They got it wrong – again. Despite most opinion polls and forecasts stating that Hilary Clinton would beat Donald Trump in the US presidential election, the reverse happened. Of course, you could argue that the pollsters were dead-on correct: polls called a tight race with Clinton shading it, and that's exactly what happened – Clinton won the popular vote, after all – but Trump routed her in terms of electoral votes.
But in-depth polls were also done state-by-state, not least by pollster guru Nate Silver at FiveThirtyEight, who calculated that Trump had just a 29% chance of winning. Conservative voters were hugely underestimated, but how?
So did 'shy' Trump voters lie to pollsters? Are forecasts based on the wrong data? And can new technology – some of it from a shell-shocked Silicon Valley – help breathe new life into an industry that's now in severe danger of being discredited?
How do opinion polls work?
Opinion polls are all about extrapolating trends from a relatively small data sample. The pollster asks people how they intend to vote, or how they did just vote, and algorithms are applied to create a demographically balanced national picture.
In a country of 231 million potential voters – although around 100 million don't actually vote – it's always going to be based as much on assumptions as on actual data. Key to this is voter turnout, which is very hard to predict; there's simply no data on it until after election day.
"The challenge of making any prediction from data is to make sure that the data is representative," says Matt Jones, Analytics Strategist at data science consultancy Tessella. "Traditional statistical analysis of polling data and surveys will only be representative of those that bothered to take part, and that section of the voting population is not representative."
Polls are given huge gravitas by the media to the extent that they can be decisive in whether people bother to vote or not – so they can swing an election.
Machine learning is already used when running election predictions. It's part of standard statistical analysis. "As for any statistical analysis the single most critical factor is the amount of data available on which to run your algorithms, base your predictions," says Claus Jepson, Chief Architect at Unit4. "As of today the data set available is simply too limited to offer precise predictions, making it necessary to include human interpretations – hence making the predictions biased.”
For example, pollsters decide how much statistical weight to give to how many historical election results. “At some point in time the data available will be large enough for algorithms to effectively predict, less biased, outcomes based on polls," thinks Jepson.

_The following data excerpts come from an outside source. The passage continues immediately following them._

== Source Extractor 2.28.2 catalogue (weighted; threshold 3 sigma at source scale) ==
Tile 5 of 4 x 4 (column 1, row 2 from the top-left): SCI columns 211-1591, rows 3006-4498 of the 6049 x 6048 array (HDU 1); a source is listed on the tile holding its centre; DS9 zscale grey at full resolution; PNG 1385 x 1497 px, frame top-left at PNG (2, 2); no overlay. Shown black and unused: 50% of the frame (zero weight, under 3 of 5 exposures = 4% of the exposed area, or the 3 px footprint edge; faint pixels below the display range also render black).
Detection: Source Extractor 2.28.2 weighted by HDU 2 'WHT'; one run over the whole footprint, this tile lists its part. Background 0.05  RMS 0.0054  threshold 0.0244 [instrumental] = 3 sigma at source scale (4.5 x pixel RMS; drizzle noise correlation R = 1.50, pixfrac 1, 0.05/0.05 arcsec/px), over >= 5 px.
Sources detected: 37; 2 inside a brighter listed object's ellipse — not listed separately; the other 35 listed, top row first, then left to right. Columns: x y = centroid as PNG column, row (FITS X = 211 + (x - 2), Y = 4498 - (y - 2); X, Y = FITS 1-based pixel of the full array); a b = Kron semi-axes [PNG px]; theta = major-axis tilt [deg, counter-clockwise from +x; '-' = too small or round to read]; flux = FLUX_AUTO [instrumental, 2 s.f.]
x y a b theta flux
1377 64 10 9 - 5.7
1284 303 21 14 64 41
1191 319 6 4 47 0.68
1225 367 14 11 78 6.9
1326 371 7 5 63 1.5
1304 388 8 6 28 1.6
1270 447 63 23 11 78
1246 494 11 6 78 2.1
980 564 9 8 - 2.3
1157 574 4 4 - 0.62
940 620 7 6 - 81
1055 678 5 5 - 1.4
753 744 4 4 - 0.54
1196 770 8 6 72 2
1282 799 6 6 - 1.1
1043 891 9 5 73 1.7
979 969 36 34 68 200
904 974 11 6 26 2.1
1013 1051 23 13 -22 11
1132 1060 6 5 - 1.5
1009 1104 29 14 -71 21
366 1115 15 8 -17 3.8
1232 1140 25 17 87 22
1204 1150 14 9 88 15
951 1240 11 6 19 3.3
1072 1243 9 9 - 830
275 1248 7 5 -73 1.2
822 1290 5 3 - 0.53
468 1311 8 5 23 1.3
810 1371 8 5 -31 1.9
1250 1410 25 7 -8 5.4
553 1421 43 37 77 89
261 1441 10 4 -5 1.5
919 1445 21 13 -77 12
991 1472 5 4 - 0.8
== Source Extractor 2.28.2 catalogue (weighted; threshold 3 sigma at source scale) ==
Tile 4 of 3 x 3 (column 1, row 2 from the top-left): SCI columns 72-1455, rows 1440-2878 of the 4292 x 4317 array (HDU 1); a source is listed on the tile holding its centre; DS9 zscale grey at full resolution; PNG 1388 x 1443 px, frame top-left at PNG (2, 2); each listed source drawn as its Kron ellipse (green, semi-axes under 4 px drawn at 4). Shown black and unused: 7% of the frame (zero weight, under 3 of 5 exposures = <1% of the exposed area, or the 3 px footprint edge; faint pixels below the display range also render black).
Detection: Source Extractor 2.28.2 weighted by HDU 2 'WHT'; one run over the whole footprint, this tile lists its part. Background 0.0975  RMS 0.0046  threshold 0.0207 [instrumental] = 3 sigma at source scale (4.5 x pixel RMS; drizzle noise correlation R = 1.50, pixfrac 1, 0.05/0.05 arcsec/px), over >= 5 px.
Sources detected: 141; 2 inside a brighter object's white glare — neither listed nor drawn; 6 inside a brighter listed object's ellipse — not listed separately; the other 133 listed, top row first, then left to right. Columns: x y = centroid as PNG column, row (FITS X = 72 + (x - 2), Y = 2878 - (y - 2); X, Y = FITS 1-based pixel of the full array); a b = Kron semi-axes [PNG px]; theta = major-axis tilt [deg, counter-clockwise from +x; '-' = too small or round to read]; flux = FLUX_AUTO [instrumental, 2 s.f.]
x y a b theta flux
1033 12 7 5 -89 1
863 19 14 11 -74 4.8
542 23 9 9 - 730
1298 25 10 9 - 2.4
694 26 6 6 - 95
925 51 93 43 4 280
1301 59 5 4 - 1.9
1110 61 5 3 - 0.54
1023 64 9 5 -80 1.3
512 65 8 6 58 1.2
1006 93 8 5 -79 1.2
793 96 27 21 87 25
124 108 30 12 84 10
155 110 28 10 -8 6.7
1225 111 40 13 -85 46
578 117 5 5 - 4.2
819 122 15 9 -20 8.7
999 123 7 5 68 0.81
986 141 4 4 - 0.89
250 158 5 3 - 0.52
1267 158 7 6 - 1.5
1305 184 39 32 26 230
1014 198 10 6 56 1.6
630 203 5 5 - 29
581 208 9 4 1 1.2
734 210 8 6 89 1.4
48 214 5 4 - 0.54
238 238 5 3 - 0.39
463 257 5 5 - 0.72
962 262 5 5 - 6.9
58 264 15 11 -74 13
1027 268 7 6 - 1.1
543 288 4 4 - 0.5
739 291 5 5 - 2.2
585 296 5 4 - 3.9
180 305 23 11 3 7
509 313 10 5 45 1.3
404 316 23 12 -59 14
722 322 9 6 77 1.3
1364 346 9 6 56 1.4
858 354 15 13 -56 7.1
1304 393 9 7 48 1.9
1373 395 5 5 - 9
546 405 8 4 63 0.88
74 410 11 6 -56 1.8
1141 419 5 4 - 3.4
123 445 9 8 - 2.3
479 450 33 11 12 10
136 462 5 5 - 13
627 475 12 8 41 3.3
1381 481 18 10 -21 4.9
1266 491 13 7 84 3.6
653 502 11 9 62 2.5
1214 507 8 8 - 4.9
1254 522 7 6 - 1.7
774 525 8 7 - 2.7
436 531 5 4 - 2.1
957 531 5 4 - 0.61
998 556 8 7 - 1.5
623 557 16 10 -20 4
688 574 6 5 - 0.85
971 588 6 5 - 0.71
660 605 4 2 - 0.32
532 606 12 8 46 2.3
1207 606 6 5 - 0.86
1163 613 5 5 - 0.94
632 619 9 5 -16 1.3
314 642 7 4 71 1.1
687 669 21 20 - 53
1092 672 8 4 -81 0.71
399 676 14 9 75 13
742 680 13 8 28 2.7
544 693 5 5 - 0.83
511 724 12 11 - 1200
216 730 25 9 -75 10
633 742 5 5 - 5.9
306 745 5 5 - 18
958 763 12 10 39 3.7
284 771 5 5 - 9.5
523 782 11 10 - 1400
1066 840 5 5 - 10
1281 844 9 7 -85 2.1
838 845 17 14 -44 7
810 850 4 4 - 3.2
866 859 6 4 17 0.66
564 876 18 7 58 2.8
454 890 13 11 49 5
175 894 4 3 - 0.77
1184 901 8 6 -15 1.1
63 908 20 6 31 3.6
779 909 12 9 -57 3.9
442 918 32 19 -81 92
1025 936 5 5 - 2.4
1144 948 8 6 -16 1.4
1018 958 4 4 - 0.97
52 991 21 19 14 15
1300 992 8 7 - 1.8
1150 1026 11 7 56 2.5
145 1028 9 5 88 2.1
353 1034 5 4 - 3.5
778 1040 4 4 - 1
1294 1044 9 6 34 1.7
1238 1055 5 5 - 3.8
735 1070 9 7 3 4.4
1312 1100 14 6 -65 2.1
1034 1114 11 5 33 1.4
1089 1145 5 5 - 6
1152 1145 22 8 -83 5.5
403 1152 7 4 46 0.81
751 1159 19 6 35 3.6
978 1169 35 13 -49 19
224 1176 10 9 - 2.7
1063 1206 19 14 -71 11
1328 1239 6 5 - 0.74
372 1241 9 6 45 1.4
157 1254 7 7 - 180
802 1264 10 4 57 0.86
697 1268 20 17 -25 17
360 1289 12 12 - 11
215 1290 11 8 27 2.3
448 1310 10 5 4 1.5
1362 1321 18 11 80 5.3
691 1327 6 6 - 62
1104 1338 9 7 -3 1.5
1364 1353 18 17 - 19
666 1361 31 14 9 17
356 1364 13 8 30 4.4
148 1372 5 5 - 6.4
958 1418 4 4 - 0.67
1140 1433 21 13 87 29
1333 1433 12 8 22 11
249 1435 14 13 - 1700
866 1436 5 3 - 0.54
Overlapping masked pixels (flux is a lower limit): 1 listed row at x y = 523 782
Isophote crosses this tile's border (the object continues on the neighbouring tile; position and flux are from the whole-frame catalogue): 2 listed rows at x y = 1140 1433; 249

Social media and sentiment analysis
Some of that 'new' data is from social media, which looks set to become a fresh tool for pollsters looking to track changing opinions. "The use of ‘social listening’ of social media conversations and behaviour may have been an early warning of possible contradictions from official polls," says Mark Skilton, Professor of Practice in the Information Systems & Management Group at Warwick Business School.
This is the science of sentiment analysis – when people write things in Twitter and Facebook posts, it's possible to extract positive, negative, or neutral attitudes. No one is suggesting that pollsters just use Twitter to predict elections, but it can be used to improve a purely statistical model by adding a vital dynamic dimension.
For example, BJSS SPARCK analysed 14 million tweets before the election and correctly predicted the outcome, uncovering that seven out of every ten tweets sent in the last four weeks of the campaign were in favour of Trump.
"When they use social media, people become less guarded about their true social and political affiliations," says Simon Sear, Practice Leader of BJSS SPARCK. "Their language becomes unfiltered, they ‘like’ content that appeals to them and follow people and organisations which represent their values … contrast that with having to admit embarrassing sentiment and intentions to a potentially judgemental human pollster."